U.S. District Court Judge Myron Thompson of Alabama has an op-ed in the New York Times, Sentencing and Sensibility on the recent Booker and FanFan decisions.
... amid the confusion that will undoubtedly follow this decision, we should keep in mind one basic principle: neither consistency nor codification guarantees justice. While few if any are calling for a return to the practically unfettered discretion that judges had before the sentencing guidelines came into effect, the nuances of individual cases necessitate a certain fluidity in imposing punishment. Congress should seek to shape judicial discretion, not to lock it in a vise.
A sentencing scheme that provides different punishments for offenders with similar backgrounds who are convicted of similar crimes under similar circumstances is clearly unjust. Yet so is one that provides comparable punishments for offenders with different backgrounds who are convicted of similar crimes under different circumstances.
Ultimately, it is the trial judge who is in the best position to distinguish between these two sets of circumstances, although Congress's guidance is critical in ensuring that one standard of justice exists throughout the federal court system. It is the judge who can appreciate the full complexity of the offender and his crime, and no prescriptive set of laws can appreciate the subtleties in determining the punishment that justice demands.
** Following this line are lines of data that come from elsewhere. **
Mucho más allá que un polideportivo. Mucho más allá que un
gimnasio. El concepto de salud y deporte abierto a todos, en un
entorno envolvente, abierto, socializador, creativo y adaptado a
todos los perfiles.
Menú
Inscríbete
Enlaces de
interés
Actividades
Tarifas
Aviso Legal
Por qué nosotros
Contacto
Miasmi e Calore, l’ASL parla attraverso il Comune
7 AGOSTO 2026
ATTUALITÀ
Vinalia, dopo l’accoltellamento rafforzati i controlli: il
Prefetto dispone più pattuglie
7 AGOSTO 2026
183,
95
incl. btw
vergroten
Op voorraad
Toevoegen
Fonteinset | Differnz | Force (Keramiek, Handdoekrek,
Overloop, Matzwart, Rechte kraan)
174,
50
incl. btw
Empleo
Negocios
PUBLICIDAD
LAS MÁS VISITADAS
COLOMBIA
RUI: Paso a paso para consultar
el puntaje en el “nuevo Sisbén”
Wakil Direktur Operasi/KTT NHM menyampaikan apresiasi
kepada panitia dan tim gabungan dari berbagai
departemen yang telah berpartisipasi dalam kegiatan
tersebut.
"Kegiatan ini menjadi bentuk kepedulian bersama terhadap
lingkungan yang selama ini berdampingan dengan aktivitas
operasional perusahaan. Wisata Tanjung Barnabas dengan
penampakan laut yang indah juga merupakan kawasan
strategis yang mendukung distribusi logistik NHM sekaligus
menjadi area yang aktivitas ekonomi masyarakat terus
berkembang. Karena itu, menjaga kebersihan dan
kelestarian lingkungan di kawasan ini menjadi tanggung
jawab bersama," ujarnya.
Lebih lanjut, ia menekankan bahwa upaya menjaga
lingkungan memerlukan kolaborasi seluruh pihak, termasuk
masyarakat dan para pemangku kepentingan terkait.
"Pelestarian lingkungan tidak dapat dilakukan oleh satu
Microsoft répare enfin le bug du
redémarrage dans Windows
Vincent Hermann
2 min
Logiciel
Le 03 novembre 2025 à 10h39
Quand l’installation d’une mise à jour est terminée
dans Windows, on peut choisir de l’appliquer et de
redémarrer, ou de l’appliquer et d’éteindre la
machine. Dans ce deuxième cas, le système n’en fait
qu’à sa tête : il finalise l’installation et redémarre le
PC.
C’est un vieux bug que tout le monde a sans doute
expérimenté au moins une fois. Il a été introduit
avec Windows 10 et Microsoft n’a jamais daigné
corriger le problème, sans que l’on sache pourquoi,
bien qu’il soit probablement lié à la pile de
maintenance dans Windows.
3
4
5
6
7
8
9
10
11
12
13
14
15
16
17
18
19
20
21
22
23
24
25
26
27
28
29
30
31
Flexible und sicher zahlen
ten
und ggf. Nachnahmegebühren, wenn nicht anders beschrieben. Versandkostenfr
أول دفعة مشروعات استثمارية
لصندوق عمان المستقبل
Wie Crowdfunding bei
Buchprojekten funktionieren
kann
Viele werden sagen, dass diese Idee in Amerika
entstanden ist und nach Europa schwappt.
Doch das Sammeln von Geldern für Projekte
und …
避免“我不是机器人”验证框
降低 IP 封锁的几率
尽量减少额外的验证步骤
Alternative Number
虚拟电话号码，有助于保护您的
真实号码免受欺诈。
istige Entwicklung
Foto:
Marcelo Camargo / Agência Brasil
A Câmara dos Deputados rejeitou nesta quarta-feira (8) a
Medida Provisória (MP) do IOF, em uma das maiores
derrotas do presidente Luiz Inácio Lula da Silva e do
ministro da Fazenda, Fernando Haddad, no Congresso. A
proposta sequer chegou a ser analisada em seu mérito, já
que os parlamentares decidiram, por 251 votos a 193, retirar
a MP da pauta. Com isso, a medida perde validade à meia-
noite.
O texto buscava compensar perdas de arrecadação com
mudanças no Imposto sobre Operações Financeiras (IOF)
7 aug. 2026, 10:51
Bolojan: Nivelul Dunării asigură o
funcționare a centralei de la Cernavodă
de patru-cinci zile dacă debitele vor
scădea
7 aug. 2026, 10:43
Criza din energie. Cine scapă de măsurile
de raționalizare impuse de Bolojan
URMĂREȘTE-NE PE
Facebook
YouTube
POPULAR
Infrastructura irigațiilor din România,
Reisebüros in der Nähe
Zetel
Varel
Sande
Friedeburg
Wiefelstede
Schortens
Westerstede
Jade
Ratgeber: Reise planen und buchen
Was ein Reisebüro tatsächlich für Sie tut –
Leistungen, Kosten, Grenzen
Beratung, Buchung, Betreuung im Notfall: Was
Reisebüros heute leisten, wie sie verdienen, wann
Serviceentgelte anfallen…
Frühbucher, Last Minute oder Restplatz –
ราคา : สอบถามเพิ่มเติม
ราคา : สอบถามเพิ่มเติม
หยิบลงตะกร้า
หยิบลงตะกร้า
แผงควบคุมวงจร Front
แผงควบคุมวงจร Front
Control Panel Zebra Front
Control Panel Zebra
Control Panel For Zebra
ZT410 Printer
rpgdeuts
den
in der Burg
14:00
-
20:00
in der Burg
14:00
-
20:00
If the 600-plus pages of the most recent set of sentencing guidelines have taught us anything, it is that punishment cannot be reduced to an algorithm.
Congress should avoid quick fixes that will cement the federal sentencing system as one that is synonymous with a " harsh and unforgiving legal system."
CrimProf Blog informs that the ABA is holding a teleconference on Booker and FanFan next week. Ed Lazarus in Findlaw has an op-ed taking the postition that the decisions will have a "limited practical effect."
Law Prof Doug Berman of Sentencing Law and Policy examines whether the decisions affect the Feeney Amendment's mandatory sentences for child and sex offenses.